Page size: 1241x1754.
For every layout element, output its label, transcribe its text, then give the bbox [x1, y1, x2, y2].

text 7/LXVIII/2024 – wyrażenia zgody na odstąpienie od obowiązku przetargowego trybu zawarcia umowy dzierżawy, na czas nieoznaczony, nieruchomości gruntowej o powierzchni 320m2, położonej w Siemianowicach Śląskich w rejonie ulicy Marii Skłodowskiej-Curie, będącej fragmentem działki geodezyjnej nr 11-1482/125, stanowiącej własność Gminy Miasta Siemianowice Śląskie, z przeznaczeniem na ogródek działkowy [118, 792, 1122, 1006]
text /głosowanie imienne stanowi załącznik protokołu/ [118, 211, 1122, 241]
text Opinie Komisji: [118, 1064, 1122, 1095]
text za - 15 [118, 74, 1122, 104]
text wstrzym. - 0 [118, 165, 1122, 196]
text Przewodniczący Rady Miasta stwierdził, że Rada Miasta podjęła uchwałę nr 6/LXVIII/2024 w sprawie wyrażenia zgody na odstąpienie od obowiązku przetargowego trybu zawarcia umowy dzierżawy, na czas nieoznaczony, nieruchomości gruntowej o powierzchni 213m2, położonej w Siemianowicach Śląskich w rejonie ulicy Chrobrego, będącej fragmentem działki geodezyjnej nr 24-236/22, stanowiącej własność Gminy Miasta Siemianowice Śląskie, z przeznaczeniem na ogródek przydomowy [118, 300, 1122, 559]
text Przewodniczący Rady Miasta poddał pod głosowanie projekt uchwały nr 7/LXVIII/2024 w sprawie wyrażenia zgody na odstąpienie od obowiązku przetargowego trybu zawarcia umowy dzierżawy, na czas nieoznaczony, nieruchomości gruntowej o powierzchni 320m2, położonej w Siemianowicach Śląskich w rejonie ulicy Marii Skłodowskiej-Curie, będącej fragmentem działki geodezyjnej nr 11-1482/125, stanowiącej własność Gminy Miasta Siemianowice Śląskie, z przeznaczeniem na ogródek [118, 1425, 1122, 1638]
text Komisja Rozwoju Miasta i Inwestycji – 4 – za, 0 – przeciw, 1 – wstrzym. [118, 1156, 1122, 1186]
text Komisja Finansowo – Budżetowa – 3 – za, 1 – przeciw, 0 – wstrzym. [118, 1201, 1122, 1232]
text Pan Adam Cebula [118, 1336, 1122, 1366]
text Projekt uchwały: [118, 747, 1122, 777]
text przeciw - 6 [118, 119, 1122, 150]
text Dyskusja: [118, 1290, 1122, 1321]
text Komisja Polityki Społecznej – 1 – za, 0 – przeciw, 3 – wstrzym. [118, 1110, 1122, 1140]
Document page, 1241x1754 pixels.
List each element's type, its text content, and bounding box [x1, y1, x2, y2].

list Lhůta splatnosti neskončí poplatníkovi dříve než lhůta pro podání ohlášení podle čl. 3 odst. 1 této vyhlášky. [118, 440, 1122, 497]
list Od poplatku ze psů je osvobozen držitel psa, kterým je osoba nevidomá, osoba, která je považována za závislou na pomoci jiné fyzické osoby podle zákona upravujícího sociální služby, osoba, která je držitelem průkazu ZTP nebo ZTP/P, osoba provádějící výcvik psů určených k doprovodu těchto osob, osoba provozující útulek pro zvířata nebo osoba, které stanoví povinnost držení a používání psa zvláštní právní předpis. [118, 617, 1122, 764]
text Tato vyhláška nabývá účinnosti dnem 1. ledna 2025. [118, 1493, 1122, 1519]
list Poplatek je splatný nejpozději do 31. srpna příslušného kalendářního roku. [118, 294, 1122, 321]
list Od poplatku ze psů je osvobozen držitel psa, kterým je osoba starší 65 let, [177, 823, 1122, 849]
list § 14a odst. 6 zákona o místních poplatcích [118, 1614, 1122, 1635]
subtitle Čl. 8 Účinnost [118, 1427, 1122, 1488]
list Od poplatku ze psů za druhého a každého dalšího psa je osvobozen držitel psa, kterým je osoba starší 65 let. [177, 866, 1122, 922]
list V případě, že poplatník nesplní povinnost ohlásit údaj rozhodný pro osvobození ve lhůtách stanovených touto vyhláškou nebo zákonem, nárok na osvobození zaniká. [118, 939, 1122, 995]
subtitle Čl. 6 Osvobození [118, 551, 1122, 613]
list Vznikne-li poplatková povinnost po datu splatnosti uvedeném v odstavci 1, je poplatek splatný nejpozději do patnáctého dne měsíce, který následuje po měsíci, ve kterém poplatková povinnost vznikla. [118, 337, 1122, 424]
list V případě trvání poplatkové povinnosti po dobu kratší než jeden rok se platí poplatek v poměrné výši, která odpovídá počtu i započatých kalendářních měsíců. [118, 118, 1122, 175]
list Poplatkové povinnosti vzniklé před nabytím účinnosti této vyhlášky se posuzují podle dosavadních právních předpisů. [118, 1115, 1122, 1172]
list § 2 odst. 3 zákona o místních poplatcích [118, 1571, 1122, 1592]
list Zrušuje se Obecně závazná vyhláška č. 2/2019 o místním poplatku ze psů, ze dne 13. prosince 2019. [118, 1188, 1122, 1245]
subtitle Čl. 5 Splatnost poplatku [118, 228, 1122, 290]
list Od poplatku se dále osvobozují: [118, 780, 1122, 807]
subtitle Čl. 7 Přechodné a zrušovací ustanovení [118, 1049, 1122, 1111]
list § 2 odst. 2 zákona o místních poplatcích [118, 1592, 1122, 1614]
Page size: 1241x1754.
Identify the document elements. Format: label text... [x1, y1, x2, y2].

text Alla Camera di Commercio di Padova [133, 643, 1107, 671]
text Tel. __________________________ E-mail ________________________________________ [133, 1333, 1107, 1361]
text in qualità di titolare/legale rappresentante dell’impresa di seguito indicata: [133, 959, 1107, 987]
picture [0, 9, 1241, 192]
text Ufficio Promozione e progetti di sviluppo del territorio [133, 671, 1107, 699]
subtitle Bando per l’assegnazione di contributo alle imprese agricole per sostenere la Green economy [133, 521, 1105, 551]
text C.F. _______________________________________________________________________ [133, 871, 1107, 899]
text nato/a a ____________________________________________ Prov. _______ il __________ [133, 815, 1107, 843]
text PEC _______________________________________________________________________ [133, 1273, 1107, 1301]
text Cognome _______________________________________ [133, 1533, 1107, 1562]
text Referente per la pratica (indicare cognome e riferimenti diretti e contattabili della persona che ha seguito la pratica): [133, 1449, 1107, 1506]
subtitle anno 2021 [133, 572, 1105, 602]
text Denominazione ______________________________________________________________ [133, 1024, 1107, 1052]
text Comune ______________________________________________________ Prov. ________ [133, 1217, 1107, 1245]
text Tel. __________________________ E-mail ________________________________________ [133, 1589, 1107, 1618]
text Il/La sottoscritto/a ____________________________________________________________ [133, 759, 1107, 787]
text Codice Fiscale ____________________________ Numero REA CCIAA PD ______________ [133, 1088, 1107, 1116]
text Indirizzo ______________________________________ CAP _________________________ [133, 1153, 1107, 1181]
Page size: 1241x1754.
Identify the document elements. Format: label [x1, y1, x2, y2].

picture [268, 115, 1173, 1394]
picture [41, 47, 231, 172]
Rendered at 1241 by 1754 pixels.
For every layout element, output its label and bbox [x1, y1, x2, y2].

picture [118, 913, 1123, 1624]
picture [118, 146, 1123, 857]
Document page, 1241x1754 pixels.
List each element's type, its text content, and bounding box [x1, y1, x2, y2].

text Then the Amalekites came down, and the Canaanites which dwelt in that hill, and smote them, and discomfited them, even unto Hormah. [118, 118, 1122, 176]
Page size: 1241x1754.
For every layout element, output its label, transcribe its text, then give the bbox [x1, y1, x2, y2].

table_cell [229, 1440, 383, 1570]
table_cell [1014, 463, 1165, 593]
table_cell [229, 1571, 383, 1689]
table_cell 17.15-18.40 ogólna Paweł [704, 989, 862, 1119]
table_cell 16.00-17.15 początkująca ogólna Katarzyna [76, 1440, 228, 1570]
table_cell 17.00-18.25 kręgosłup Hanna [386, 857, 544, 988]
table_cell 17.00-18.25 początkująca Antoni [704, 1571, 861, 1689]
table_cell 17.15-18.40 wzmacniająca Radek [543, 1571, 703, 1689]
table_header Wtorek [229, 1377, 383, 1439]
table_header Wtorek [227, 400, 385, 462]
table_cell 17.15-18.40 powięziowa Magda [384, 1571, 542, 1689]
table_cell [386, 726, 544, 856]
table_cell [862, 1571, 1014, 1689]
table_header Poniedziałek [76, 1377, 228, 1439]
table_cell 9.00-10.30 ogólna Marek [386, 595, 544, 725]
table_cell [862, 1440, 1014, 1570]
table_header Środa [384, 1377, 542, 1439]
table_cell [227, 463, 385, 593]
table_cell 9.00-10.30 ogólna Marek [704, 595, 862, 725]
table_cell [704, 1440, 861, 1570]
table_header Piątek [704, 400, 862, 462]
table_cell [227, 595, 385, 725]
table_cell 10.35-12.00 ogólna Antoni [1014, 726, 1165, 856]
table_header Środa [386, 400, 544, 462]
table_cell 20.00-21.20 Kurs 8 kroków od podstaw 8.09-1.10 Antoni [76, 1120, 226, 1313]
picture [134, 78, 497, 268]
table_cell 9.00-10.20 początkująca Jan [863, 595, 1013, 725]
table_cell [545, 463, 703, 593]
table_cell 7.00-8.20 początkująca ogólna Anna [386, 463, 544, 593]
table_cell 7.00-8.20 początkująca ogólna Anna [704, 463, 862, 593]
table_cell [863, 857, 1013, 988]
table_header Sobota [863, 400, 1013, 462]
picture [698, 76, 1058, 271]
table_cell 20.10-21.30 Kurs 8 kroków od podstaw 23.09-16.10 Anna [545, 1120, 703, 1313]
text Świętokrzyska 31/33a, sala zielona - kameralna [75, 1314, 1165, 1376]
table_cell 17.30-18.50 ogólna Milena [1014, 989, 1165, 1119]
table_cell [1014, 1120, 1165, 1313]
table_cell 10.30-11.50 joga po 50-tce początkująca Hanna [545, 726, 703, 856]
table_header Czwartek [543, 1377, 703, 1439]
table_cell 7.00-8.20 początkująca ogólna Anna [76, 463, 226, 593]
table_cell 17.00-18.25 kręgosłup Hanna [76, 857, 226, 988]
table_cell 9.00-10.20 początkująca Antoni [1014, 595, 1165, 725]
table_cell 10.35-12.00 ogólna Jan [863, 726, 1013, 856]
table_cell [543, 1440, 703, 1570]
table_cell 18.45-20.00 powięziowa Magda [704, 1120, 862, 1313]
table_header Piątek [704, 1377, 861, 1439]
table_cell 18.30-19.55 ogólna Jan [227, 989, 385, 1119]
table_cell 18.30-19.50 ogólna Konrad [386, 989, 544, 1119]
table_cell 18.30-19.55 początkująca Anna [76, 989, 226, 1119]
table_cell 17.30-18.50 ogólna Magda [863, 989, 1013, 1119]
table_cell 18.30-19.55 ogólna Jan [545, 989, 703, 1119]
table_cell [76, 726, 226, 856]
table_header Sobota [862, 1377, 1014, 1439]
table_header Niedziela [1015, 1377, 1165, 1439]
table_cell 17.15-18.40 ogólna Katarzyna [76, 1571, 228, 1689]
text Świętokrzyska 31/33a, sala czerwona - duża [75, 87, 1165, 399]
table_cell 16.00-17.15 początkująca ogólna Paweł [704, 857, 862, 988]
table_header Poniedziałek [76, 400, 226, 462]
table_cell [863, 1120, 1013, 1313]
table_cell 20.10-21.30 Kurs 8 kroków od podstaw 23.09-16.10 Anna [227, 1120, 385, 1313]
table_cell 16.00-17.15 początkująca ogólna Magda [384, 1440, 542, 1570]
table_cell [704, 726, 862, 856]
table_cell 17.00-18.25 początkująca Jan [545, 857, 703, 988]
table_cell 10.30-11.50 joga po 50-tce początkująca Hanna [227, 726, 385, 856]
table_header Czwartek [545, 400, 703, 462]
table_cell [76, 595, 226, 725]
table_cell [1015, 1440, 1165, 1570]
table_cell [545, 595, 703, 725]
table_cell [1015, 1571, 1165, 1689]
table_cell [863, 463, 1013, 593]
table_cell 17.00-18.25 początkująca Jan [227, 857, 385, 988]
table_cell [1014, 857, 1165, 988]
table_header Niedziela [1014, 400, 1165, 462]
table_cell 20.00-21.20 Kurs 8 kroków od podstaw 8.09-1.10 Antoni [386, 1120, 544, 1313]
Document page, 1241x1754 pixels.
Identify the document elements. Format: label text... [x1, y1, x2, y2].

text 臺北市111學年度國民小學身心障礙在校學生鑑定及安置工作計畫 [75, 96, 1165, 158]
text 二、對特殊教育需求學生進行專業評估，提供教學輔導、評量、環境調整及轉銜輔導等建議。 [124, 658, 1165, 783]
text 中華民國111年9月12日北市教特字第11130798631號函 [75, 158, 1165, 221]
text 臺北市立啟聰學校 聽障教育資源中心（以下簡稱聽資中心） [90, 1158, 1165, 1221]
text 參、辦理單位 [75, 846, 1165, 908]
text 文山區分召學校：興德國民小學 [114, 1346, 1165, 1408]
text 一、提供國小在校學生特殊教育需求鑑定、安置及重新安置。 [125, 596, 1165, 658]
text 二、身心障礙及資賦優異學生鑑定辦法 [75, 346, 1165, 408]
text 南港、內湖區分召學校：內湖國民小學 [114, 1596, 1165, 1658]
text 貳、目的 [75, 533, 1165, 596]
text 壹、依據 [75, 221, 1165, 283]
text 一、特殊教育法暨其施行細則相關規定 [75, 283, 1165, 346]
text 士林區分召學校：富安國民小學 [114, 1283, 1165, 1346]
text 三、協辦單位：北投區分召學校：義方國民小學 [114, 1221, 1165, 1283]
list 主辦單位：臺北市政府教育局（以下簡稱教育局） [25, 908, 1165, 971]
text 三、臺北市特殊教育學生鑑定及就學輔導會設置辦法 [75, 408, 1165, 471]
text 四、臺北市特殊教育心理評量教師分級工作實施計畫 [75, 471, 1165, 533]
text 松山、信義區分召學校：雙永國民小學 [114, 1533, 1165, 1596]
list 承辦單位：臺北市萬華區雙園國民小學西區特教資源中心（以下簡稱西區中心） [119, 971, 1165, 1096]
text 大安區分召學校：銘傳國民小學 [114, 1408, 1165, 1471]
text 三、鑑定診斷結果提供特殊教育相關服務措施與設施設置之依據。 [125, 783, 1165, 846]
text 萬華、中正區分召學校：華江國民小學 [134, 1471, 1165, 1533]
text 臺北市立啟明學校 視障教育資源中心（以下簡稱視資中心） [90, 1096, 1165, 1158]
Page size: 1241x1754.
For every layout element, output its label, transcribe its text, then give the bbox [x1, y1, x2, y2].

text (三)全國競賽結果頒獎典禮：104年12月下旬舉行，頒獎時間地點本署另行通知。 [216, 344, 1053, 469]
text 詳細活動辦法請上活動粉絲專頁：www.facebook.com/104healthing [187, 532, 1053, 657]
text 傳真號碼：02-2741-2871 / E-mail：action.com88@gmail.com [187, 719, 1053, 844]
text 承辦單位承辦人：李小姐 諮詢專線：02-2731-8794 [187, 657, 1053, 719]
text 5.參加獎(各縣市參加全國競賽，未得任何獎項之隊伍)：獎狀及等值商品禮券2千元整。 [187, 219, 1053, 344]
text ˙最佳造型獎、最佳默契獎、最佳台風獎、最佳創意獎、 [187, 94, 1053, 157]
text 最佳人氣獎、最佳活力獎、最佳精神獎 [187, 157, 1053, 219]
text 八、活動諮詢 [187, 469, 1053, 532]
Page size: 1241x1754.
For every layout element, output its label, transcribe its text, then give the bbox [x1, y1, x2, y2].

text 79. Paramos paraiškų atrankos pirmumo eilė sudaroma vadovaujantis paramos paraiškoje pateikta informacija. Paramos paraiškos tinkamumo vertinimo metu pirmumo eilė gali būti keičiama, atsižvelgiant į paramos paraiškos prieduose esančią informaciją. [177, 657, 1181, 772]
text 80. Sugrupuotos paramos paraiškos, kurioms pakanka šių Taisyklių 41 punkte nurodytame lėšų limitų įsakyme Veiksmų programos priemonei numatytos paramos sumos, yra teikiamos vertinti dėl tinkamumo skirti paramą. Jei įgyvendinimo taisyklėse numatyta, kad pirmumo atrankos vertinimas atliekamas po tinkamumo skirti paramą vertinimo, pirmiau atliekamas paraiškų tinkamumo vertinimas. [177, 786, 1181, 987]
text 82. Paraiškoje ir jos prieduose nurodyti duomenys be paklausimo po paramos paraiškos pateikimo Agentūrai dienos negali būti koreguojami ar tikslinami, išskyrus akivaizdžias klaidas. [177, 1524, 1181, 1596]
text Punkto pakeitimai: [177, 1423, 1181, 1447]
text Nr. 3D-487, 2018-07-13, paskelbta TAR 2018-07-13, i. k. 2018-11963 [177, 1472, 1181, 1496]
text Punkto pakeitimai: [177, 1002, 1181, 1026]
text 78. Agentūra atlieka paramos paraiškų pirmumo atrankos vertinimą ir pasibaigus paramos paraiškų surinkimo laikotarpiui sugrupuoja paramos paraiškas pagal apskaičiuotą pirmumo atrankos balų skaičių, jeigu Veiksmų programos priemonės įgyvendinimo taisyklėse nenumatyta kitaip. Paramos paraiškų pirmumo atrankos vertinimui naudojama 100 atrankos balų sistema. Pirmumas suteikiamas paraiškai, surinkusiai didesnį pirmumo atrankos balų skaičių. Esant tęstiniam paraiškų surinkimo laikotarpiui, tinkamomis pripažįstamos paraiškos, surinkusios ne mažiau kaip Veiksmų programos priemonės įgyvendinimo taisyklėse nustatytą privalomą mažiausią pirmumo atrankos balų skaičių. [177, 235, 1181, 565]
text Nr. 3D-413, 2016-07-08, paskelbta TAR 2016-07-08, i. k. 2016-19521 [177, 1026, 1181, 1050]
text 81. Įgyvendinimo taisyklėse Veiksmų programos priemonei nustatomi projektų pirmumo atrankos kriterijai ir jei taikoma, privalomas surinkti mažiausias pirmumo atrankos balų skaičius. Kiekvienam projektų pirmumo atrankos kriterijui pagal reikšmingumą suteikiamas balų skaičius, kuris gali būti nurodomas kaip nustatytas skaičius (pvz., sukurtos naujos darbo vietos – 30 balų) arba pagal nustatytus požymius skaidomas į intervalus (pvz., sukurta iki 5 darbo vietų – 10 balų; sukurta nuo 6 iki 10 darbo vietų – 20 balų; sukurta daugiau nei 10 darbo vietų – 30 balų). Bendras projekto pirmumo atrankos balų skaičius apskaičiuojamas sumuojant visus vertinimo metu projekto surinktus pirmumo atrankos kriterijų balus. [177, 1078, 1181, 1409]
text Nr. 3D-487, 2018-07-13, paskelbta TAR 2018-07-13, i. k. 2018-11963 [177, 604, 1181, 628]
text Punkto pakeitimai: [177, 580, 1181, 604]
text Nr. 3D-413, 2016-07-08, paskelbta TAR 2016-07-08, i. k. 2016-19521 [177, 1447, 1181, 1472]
··········
PROMPT =>
Copy out the part of the entries that opens with the line containing "picture [268, 115, 1173, 1394]" and closes with the line containing "For every layout element, output its label and", both of those lines included, reproducing each line verbatim.

SOLUTION TO THE PROBLEM =>
picture [268, 115, 1173, 1394]
picture [41, 47, 231, 172]
Rendered at 1241 by 1754 pixels.
For every layout element, output its label and bbox [x1, y1, x2, y2].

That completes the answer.